ROMA – “Abbiamo fatto più di 100 puntate, dobbiamo aver il tempo per pensare a cosa faremo”. Con la puntata in piazza del 18 giugno finisce la storica trasmissione ideata e condotta su La7 da Michele Santoro, ‘Servizio pubblico’. “Saremo a Firenze in piazza, chiederemo a tutti di indossare qualcosa di rosso”, annuncia.
È un Santoro che non indietreggia in una conferenza stampa fiume in cui parla a 360 gradi, affrontando anche il tema della riforma della Rai, nella sede della Stampa estera a Roma dove accompagna Giulia Innocenzi alla presentazione della nuova stagione di ‘Announo’, in onda dal 21 maggio con nuovo ciclo spalmato su quattro puntate: la prima sulla carne e sugli allevamenti intensivi, poi sulle famiglie omogenitoriali e sulla dipendenza a Internet. Ospiti fissi Antonio Di Pietro e Alba Parietti, che interagiranno con i ragazzi presenti in studio.
Parla anche della tv del servizio pubblico Santoro e del premier in carica: “Se Renzi vuole dare la dimostrazione che il Paese cambi, provi a cambiare la Rai: è una riforma senza costi, l’unico prezzo per lui è rinunciare al controllo sulla tv di Stato. Se da un cambiamento della Rai e della governance cambia il sistema è un punto, altrimenti non si arriverà a un mercato in cui ci si sfida liberamente, come Renzi ha promesso”.
Santoro conferma la fine di Servizio pubblico e fa il punto sul genere talk, che egli stesso ha di fatto reinventato, ricordando come la sua sia una trasmissione che ha segnato una parte importante della storia della tv italiana e la vita di La7.
“È nata senza un canale di distribuzione ed è riuscita a raggiungere risultati straordinari – sottolinea -. Oggi c’è una situazione di superinflazione nel settore, gli editori hanno scelto di mettere in competizione i contenitori informativi tra di loro, La7 stessa è diventata una rete dove l’innovazione ha avuto un margine assai scarso. Il mio futuro? Ho molte idee, mi auguro che a Cairo possano interessare. So solo che almeno per un po’ non farò un programma da 30 puntate. La verità è che sono sul mercato, metto le mie idee a disposizione di Rai, Sky. Nessuno ci censura – aggiunge – noi facciamo cose straordinarie, agli altri lasciamo le cose ordinarie”.

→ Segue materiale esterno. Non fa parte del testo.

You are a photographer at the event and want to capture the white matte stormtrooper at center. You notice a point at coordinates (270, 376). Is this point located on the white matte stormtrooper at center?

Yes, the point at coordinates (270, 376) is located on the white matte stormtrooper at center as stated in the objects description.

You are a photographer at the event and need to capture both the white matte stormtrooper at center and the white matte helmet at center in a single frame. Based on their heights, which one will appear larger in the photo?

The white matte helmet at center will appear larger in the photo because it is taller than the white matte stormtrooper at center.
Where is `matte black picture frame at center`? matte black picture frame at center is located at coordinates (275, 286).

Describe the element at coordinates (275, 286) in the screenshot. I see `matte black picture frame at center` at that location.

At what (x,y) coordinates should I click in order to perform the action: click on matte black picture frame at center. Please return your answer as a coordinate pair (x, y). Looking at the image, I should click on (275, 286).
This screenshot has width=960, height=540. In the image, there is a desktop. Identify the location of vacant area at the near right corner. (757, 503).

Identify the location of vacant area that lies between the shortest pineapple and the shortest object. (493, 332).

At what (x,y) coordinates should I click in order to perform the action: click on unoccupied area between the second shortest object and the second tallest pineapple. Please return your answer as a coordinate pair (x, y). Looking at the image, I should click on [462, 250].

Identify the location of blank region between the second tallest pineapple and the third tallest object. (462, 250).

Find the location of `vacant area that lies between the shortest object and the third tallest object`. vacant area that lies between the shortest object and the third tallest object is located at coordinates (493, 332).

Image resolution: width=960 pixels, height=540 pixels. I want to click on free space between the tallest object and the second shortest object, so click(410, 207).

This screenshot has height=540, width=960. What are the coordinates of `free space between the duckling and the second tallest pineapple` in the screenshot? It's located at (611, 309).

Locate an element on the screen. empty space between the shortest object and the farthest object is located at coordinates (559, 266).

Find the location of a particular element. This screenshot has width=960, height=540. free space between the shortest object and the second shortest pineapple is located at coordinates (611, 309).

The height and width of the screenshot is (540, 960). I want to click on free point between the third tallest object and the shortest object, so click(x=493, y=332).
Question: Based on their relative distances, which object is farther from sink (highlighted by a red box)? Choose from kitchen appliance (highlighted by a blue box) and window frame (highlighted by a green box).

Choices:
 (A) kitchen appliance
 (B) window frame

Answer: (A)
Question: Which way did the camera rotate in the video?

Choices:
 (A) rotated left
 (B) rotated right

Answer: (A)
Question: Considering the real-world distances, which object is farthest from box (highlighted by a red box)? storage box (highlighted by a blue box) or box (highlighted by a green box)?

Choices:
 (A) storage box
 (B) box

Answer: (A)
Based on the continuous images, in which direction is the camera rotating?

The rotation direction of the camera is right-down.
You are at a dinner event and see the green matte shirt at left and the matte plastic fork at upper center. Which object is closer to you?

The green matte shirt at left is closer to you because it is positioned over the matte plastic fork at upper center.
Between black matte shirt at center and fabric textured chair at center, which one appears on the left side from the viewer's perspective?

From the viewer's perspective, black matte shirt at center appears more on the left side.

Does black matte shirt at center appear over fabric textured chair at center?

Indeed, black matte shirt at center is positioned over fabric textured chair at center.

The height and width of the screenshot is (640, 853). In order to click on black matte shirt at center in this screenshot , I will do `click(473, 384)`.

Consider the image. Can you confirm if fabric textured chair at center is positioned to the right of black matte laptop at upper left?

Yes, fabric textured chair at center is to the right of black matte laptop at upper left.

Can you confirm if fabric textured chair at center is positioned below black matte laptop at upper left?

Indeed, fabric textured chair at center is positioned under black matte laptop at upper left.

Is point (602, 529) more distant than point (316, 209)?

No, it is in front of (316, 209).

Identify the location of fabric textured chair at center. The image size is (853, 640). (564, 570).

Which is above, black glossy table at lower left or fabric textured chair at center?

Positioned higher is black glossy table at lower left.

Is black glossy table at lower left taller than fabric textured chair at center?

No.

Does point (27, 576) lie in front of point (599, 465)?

Santoro sottolinea anche che un eventuale nuovo programma potrebbe “anche essere itinerante”. Tante idee, ma soprattutto le possibilità di realizzarle, a cominciare ovviamente dalle risorse finanziarie. Cairo, tiene a dire Santoro, “ci ha sempre lasciato enorme libertà, siamo in ottimi rapporti e spero di continuare ad averne. Ancora oggi Servizio pubblico è leader nei social network, è il più seguito via streaming. Quando sono arrivato a La7, mi auguravo diventasse cavallo più veloce di tutta la televisione italiana. Cairo non ha mai ostacolato il nostro programma, non ha mai posto limiti. Sarebbe da mettere alla guida del Paese, farebbe la spending in maniera ottima”.
Santoro ribadisce più di tutto un concetto a lui caro: “Si sono dette tante stupidaggini: affermare che in Italia c’è la crisi del talk, è un falso teorico. C’è la crisi del sistema televisivo italiano, da cui da tempo l’innovazione è scomparsa”. E ancora insiste: “In Italia si spende di meno per produrre programmi. Questa è l’origine del fatto che noi stiamo diventando sempre più periferia”. Il giornalista ritiene che l’innovazione tv avesse il suo centro nella seconda serata, che oggi è sparita per l’allungamento dei talk. Santoro nota che anche i programmi del mattino di La7 hanno assunto la forma dei talk di prime time: “È una situazione di super inflazione, abbiamo pochi ospiti – sempre gli stessi – e abbiamo creato una crescita assurda nella politica in un momento di offerta molto bassa. Dovete chiedervi il perché. Il flusso incessante di trasmissioni fotocopia o brutta copia ha disorientato il pubblico dei canali generalisti”.